### Instructions for the task
Across the listing below, count every line where the string "Resources" appears, then give only the count.

### Given records
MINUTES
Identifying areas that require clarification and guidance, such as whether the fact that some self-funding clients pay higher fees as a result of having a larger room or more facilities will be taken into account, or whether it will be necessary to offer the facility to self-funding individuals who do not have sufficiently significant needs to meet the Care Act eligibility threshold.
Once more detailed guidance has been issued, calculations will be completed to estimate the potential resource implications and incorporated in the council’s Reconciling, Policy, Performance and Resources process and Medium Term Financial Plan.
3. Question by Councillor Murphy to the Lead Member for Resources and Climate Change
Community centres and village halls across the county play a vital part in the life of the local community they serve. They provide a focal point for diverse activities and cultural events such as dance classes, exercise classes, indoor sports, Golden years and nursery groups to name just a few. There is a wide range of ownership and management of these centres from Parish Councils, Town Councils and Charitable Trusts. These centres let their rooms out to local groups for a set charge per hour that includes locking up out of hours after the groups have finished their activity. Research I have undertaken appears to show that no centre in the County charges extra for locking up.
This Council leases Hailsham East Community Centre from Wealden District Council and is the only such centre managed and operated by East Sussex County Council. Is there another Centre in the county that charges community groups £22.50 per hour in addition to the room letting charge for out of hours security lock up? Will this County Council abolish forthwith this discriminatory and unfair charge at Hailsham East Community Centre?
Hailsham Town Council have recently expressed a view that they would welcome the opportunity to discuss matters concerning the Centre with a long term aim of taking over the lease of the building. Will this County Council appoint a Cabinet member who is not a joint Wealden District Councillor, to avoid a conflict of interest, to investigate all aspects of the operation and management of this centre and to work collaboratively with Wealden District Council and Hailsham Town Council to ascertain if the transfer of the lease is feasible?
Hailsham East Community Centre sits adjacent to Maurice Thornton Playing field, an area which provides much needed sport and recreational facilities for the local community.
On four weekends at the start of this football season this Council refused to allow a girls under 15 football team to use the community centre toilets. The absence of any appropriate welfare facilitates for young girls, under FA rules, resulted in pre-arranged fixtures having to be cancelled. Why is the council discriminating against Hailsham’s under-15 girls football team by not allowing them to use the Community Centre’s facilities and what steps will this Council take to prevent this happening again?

### Result
2